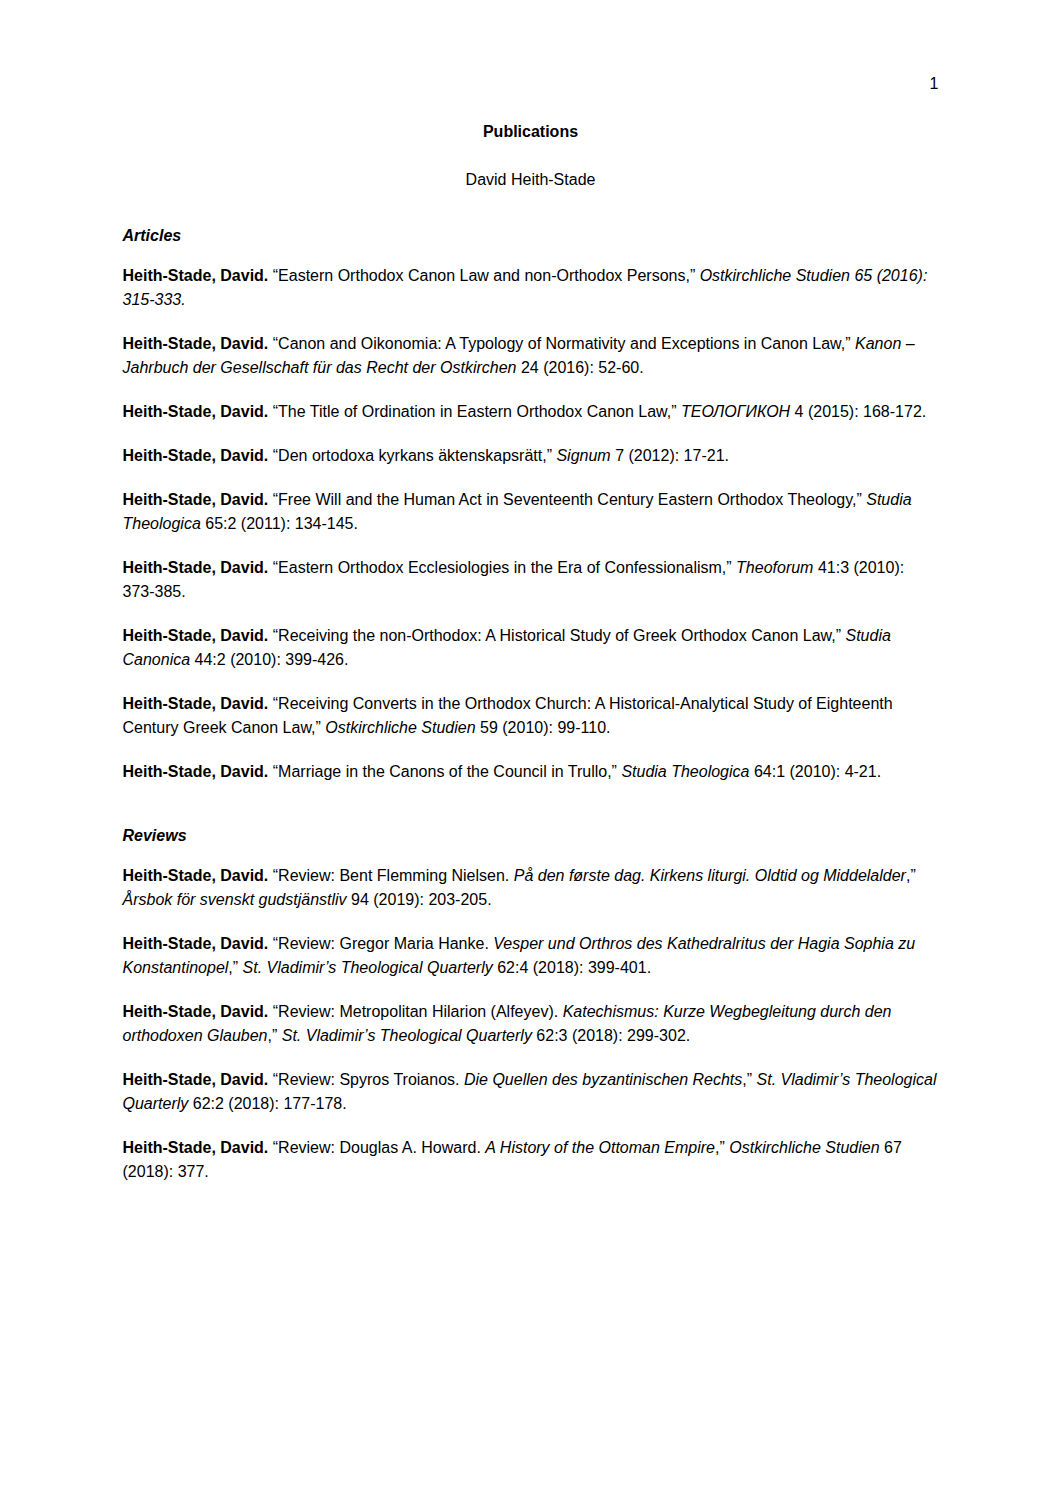1
Publications
David Heith-Stade
Articles
Heith-Stade, David. “Eastern Orthodox Canon Law and non-Orthodox Persons,” Ostkirchliche Studien 65 (2016): 315-333.
Heith-Stade, David. “Canon and Oikonomia: A Typology of Normativity and Exceptions in Canon Law,” Kanon – Jahrbuch der Gesellschaft für das Recht der Ostkirchen 24 (2016): 52-60.
Heith-Stade, David. “The Title of Ordination in Eastern Orthodox Canon Law,” ТЕОЛОГИКОН 4 (2015): 168-172.
Heith-Stade, David. “Den ortodoxa kyrkans äktenskapsrätt,” Signum 7 (2012): 17-21.
Heith-Stade, David. “Free Will and the Human Act in Seventeenth Century Eastern Orthodox Theology,” Studia Theologica 65:2 (2011): 134-145.
Heith-Stade, David. “Eastern Orthodox Ecclesiologies in the Era of Confessionalism,” Theoforum 41:3 (2010): 373-385.
Heith-Stade, David. “Receiving the non-Orthodox: A Historical Study of Greek Orthodox Canon Law,” Studia Canonica 44:2 (2010): 399-426.
Heith-Stade, David. “Receiving Converts in the Orthodox Church: A Historical-Analytical Study of Eighteenth Century Greek Canon Law,” Ostkirchliche Studien 59 (2010): 99-110.
Heith-Stade, David. “Marriage in the Canons of the Council in Trullo,” Studia Theologica 64:1 (2010): 4-21.
Reviews
Heith-Stade, David. “Review: Bent Flemming Nielsen. På den første dag. Kirkens liturgi. Oldtid og Middelalder,” Årsbok för svenskt gudstjänstliv 94 (2019): 203-205.
Heith-Stade, David. “Review: Gregor Maria Hanke. Vesper und Orthros des Kathedralritus der Hagia Sophia zu Konstantinopel,” St. Vladimir’s Theological Quarterly 62:4 (2018): 399-401.
Heith-Stade, David. “Review: Metropolitan Hilarion (Alfeyev). Katechismus: Kurze Wegbegleitung durch den orthodoxen Glauben,” St. Vladimir’s Theological Quarterly 62:3 (2018): 299-302.
Heith-Stade, David. “Review: Spyros Troianos. Die Quellen des byzantinischen Rechts,” St. Vladimir’s Theological Quarterly 62:2 (2018): 177-178.
Heith-Stade, David. “Review: Douglas A. Howard. A History of the Ottoman Empire,” Ostkirchliche Studien 67 (2018): 377.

•••••

EXERCISE BRIEF:
Starting with the line that holds "65:2 (2011): 134-145." and ending with the line that holds "94 (2019): 203-205.", retype every line in the data above exactly, and nothing else.

COMPLETED TASK:
Heith-Stade, David. “Free Will and the Human Act in Seventeenth Century Eastern Orthodox Theology,” Studia Theologica 65:2 (2011): 134-145.
Heith-Stade, David. “Eastern Orthodox Ecclesiologies in the Era of Confessionalism,” Theoforum 41:3 (2010): 373-385.
Heith-Stade, David. “Receiving the non-Orthodox: A Historical Study of Greek Orthodox Canon Law,” Studia Canonica 44:2 (2010): 399-426.
Heith-Stade, David. “Receiving Converts in the Orthodox Church: A Historical-Analytical Study of Eighteenth Century Greek Canon Law,” Ostkirchliche Studien 59 (2010): 99-110.
Heith-Stade, David. “Marriage in the Canons of the Council in Trullo,” Studia Theologica 64:1 (2010): 4-21.
Reviews
Heith-Stade, David. “Review: Bent Flemming Nielsen. På den første dag. Kirkens liturgi. Oldtid og Middelalder,” Årsbok för svenskt gudstjänstliv 94 (2019): 203-205.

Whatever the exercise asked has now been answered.